EL is as easy to dim as LEDs - use PWM.

EL is driven by AC voltage - usually around 90-120V AC, and the light gets better with higher frequency. Incidentally you can build a circuit that generates both an AC pulse (square wave) and does PWM with only a few parts. You can do a 555-timer based oscillator to generate the AC signal which you send to one leg of a transformer coil, and then use the pulse output to drive a counter, then with the outputs of the counter you can use a resistor ladder on the outputs to generate a saw-tooth wave (ramp) which you compare to a potentiometer voltage in order to drive a FET on the low side of the transformer coil. The transformer steps up the voltage, and the comparator will turn on and off when the voltage generated by the resistor ladder goes above or below the voltage set by the potentiometer. This simple circuit will stop output pulses when the saw-tooth signal gets higher than the dimmer set-point.

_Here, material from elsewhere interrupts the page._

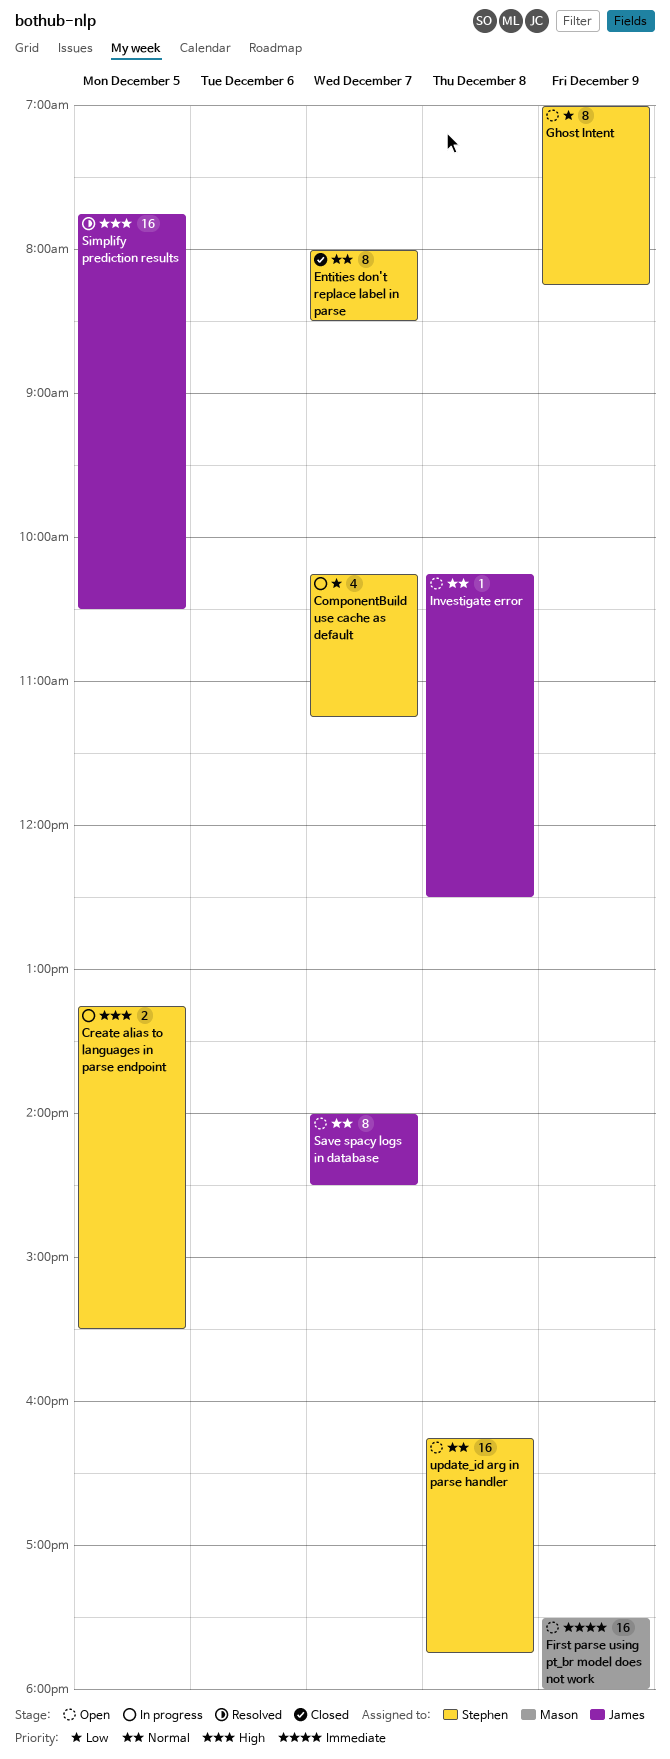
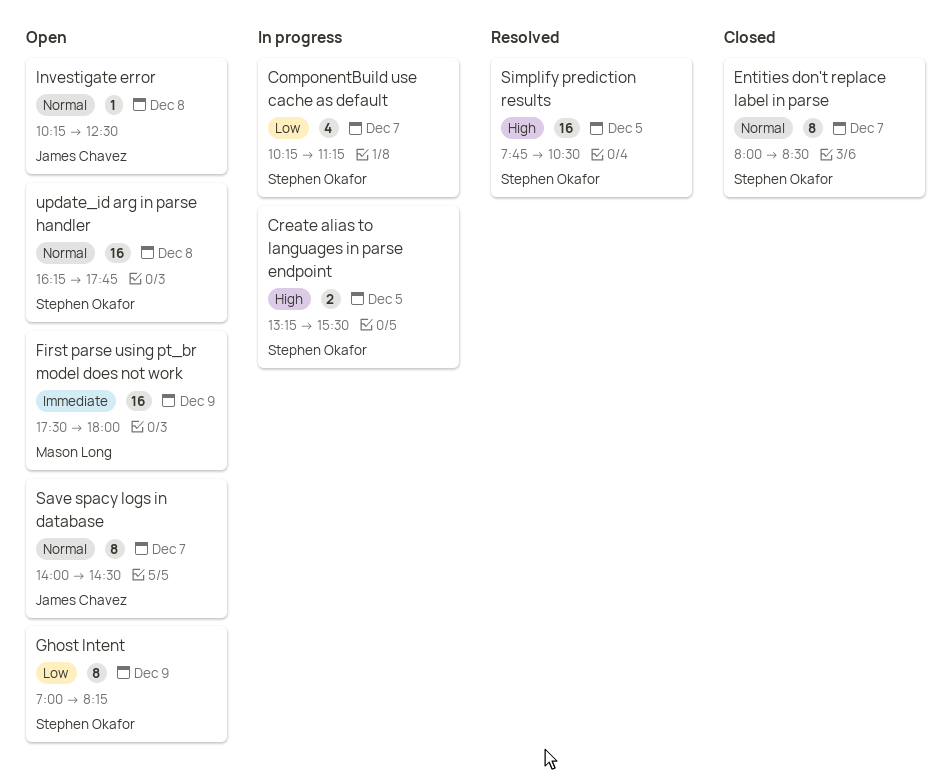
Simplify prediction results, owner: James Chavez -> Stephen Okafor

I'll draw up a full schematic later today when I have a moment. You can adjust the frequency of the whole circuit by speeding up the 555-timer circuit, and you get essentially what ever bit-depth of dimming your counter IC supports (and you can daisy chain them to get more).

For instance an 8-bit counter will give you 255 levels of brightness. The trick here is running the counter at a high enough speed to not see flicker, you can't really see a TV's individual frames at 60Hz, so double that (120Hz) * 256 = 30,720Hz or 30.72kHz. That's above the frequency of sound so you wouldn't likely hear the whistle of the EL either - you just need to make sure the transformer is rated for 30-40kHz. They make those for switching power supplies so they are easy to get.

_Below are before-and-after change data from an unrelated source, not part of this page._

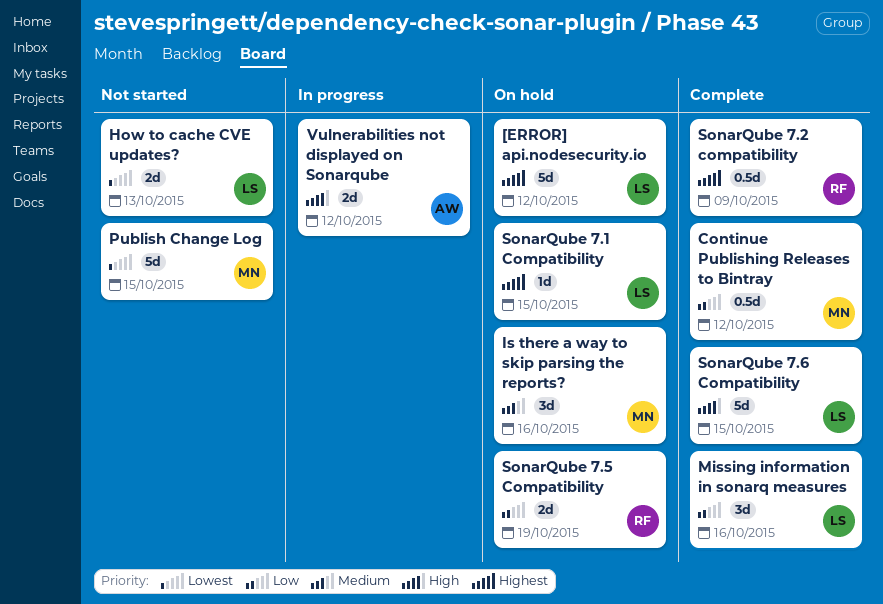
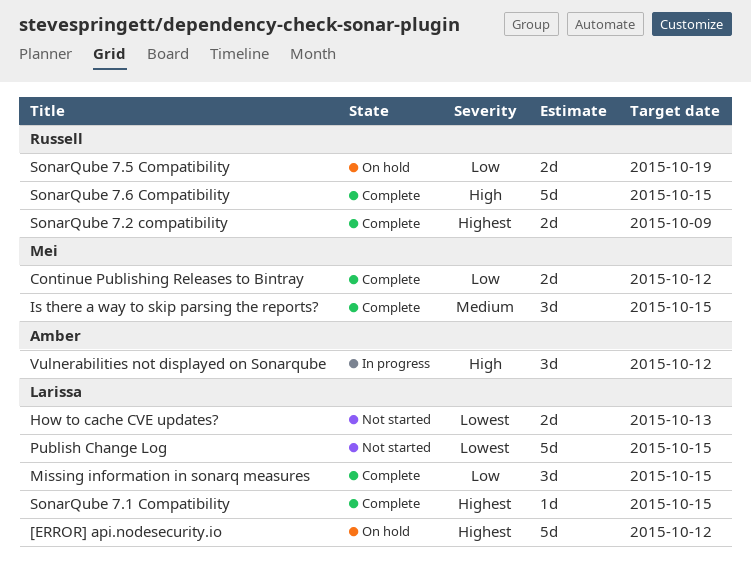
Continue Publishing Releases to Bintray, estimate: 0.5d -> 2d
Is there a way to skip parsing the reports?, status: On hold -> Complete
Is there a way to skip parsing the reports?, due: Oct 16 -> Oct 15
Missing information in sonarq measures, due: Oct 16 -> Oct 15
Publish Change Log, owner: Mei -> Larissa
SonarQube 7.1 Compatibility, status: On hold -> Complete
SonarQube 7.2 compatibility, estimate: 0.5d -> 2d
SonarQube 7.6 Compatibility, owner: Larissa -> Russell
Vulnerabilities not displayed on Sonarqube, estimate: 2d -> 3d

Tim - Wow. Your level of technical expertise is light years ahead of mine. I sincerely appreciate your comments and hope that some readers can use the information you provided.

Based on all the comments, I have decided to simply install 12 volt LED bulbs in my instrument lighting sockets. It seems the older I get, the less my brain wants to work. I do have a question for you though - do you think cleaning the rheostat in the light switch would affect the efficiency of the dash lights? I catch myself wanting to turn that darn knob just a little further each time to increase brightness.

Again, thanks for your comments.

 

[Sharecropper]

This is what I ordered from superbrightledsDOTcom

QTY DESCRIPTION PRICE AMOUNT
11 WLED-G-120: Green 120 Degree $1.39 $15.29
1 WLED-A-120: Amber 120 Degree $0.79 $0.79
5 WLED-R-120: Red 120 Degree $0.79 $3.95
5 WLED-W-120: Cool White 120 Degree $1.39 $6.95
17 T3.25S-TW: T3.25 Socket $1.19 $20.23
1 BA9S-G-120-12VAC: Green 120 Degree 12V $1.98 $1.98
1 67-G15: Green $6.95 $6.95

Latvius, would you be so kind as to explain the purpose of the different color bulbs and their location in the instrument panel?

Thanks in advance.

 

[latvius]

Latvius, would you be so kind as to explain the purpose of the different color bulbs and their location in the instrument panel?

Thanks in advance.

Sure, I got the different colors to match the color of the indicator. So green turn indicator gets a green light bulb. I realize I did not need to do this but since I had a choice of color I think it is a good idea. Also I changed the dash overall color to green, I like it better than the original white.
Also FWIW I can't remember if those sockets actually worked, I remember buying some that were too small but I can't remember if those were from ebay or superbrights.

Also changing the Gen 2 to an LED did not work for me, the batt's wouldn't charge so I kept the original bulb in.

 

[cpf240]

...Also changing the Gen 2 to an LED did not work for me, the batt's wouldn't charge so I kept the original bulb in.

LEDs will not work in either GEN light position. This will cause problems with the exciter circuit, usually resulting in no charge from the alt. LEDs are Diodes, so only allow current flow in one direction. The exciter circuit flows both was, so to speak, depending on which side has the higher potential. Thus the GEN light comes on when there is no charge, or if there is an over-charge condition.